Viji Prakash embodies the dynamism of Bharata Natyam, an idiom in which the hands shoot away from the body on sharp, arrowy paths and create a kinetic sunburst around the dancer. In contrast, Nandita Behera represents the sinuousness of Odissi, in which curving, tendril arms delicately wreathe the body and ornament its contours. Finally, Chitresh Das defines the percussive acuity of Kathak, in which the arms flash like lightning, left and right, as bare feet and ankle bells make music against the floor.
After this inspired collaboration, these major artists will separate and be absorbed into dance-drama: the biography of Meera Bai, poet-saint of 16th-Century Rajasthan. Das will reappear as two family oppressors, adding an edge of contemptuous fury to the formal rhythmic structures of Kathak performance--and, along the way, displaying his trademark, a tornado of 27 whiplash turns-in-place. Behera will return in a dream sequence as Radha (beloved of the god Krishna), portraying the character’s yearning with immediacy while coiling herself into sculptural poses carved centuries ago.
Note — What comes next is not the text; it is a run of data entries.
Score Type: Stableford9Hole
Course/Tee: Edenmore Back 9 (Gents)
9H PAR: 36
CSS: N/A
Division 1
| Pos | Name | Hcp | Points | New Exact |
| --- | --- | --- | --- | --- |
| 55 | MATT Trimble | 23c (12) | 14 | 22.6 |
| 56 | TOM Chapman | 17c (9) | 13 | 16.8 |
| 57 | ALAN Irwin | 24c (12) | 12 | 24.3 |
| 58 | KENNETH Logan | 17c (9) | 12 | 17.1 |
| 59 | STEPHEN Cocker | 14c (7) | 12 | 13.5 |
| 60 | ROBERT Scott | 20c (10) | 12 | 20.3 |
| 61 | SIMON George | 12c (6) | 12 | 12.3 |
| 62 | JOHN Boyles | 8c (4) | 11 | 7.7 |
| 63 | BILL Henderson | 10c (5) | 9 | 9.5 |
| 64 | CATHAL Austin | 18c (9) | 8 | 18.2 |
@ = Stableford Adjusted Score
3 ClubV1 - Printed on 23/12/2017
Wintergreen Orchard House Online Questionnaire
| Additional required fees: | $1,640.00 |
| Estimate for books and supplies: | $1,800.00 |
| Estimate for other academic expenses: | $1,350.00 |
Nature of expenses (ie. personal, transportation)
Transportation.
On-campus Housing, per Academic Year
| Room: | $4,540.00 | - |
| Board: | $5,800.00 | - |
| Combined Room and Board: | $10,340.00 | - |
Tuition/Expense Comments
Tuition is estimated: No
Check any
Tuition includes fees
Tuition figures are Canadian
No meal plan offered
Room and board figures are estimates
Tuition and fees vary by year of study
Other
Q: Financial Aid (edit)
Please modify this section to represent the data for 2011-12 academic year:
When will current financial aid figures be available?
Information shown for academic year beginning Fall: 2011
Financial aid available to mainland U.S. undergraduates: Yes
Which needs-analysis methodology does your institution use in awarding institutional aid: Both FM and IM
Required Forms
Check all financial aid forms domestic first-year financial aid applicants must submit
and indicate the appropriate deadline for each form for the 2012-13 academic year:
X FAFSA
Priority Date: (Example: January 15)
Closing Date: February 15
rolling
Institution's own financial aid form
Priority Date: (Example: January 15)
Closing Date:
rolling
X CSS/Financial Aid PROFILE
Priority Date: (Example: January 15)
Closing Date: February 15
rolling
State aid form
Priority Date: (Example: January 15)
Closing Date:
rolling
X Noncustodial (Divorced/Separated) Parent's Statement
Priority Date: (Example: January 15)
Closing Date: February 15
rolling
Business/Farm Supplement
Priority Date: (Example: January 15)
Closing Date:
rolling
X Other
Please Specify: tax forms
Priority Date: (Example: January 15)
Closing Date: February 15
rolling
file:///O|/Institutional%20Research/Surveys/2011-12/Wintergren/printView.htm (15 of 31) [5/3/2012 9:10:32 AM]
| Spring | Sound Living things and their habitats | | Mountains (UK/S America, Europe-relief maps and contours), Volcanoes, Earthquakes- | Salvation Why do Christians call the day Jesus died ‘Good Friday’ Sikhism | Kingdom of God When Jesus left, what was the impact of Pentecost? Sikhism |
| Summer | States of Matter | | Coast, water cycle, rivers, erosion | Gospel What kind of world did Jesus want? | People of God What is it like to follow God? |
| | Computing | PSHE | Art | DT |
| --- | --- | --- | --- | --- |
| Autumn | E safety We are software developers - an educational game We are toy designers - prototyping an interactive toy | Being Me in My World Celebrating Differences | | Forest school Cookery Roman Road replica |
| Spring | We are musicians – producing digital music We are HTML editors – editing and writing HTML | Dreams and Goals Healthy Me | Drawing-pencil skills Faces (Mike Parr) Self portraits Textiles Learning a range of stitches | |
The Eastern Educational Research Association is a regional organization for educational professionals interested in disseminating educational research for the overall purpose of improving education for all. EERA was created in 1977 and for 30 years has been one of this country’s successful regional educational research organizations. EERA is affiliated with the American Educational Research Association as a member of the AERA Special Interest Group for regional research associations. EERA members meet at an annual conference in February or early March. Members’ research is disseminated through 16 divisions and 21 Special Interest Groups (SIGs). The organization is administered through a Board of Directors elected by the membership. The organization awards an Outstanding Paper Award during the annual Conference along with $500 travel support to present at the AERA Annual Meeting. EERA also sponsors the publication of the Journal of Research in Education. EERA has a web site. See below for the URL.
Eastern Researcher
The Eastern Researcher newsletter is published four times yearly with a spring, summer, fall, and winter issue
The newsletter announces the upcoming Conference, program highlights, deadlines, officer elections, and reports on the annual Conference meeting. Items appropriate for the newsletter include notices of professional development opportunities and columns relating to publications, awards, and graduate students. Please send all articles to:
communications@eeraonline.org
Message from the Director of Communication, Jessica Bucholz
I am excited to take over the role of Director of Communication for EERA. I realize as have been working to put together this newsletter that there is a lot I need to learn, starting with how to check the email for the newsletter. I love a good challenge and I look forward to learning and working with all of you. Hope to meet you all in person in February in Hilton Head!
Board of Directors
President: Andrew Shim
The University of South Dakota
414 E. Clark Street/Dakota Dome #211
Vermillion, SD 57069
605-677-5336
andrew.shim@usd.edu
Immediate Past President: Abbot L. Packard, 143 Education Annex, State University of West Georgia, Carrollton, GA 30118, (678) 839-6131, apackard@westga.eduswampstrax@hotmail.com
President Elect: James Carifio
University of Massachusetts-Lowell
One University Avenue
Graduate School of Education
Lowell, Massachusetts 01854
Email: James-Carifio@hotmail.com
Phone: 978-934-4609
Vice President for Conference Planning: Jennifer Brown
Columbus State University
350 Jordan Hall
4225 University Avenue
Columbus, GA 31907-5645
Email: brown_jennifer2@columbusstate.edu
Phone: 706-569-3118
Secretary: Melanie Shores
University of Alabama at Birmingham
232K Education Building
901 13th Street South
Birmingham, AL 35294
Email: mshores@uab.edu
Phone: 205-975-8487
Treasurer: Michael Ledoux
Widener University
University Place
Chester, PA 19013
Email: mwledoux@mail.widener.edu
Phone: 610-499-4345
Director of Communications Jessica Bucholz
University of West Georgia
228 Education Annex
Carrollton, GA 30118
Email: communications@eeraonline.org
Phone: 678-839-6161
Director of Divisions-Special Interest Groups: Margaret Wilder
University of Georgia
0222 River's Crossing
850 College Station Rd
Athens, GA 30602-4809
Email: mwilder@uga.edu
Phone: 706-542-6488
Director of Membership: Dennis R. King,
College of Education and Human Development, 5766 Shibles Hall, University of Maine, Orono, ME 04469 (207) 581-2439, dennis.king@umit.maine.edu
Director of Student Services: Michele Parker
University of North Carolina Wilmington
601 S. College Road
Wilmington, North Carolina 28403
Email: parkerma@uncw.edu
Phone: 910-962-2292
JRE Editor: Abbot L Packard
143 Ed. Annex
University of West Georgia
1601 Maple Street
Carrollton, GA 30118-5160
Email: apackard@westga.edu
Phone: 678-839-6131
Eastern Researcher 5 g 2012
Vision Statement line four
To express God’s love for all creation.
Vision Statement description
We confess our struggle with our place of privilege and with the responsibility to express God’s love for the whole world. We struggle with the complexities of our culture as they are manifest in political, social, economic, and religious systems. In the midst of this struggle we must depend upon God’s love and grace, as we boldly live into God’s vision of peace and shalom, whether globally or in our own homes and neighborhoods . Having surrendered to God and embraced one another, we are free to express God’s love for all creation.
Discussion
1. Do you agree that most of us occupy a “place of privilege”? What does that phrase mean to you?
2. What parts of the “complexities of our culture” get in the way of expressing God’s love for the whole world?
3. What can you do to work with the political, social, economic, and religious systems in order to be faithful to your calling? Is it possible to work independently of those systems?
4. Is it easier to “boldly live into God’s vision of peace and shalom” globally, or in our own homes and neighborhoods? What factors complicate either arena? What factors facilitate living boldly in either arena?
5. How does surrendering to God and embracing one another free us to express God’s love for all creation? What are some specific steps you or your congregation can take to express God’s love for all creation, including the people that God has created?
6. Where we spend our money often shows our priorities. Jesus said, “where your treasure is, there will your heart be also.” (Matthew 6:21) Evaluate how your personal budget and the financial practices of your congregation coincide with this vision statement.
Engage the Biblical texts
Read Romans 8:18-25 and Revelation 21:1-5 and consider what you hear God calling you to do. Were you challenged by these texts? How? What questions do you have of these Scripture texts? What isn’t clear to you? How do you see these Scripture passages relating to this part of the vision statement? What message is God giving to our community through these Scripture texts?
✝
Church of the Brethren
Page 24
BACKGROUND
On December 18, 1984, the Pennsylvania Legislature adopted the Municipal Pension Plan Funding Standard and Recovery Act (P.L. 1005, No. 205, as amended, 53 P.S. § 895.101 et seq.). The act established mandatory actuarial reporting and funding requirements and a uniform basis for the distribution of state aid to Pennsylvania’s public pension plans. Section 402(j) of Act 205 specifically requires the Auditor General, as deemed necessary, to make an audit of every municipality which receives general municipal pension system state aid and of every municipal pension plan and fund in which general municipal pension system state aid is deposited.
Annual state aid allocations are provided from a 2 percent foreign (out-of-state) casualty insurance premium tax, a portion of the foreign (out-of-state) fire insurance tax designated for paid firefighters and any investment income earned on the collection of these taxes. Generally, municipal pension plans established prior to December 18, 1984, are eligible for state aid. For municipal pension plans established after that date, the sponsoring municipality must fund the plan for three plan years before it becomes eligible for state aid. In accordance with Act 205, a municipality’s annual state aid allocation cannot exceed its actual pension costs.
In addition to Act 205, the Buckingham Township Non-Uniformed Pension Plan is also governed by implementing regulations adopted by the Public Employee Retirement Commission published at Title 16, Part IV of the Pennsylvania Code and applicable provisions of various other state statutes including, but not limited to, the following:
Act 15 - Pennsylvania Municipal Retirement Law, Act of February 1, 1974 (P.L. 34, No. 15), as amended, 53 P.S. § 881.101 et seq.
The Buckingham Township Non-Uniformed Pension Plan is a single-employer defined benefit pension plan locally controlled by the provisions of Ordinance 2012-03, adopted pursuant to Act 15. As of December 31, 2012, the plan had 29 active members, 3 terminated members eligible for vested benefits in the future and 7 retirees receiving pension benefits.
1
Each interacts with Prakash, cast as Meera and responsible for most of the solo dancing in a nearly four-hour production. Her energy never flags, and she proves amazingly resourceful in detailing the growing maturity and spiritual depth of the character. However, in the end, the narrative doubles back on itself too many times to maximize the impact of her performance.
In life, Meera Bai’s uncompromising devotion to Krishna put her continually at risk but created a body of poems still widely known and loved. On stage, “Meera” begins inventively by telescoping her childhood, adolescence and early adulthood into a choreographic time-line shared by Prakash and two young members of her dance company. Unfortunately, it soon turns dogged in the depiction of a repetitive sequence of events: Meera spurned at home, finding fulfillment in her wanderings and being pressured to come back.
Some of the miracles that sustained Meera are transformed into potent choreography, but others are literally acted out, pageant style, with the final one especially weak in its staging. Ultimately, what started as a dance-poem about union with the divine becomes fatally overburdened with conflicting approaches and diversionary spectacle--at least for those English-speaking spectators who cannot understand the sung Meera Bai texts.
However, since the singer of those texts is most often the exquisitely soulful Lakshmi Shankar, they prove eloquent despite any language barrier. Heading two ensembles of distinguished musicians (one playing in the Karnatic style of South India, the other in the Hindustani style of the North), Shankar never lets us forget that “Meera” is the story of a woman consumed with love for her god. In an evening honoring historical miracles, she creates a new one of her own in the middle of the orchestra pit.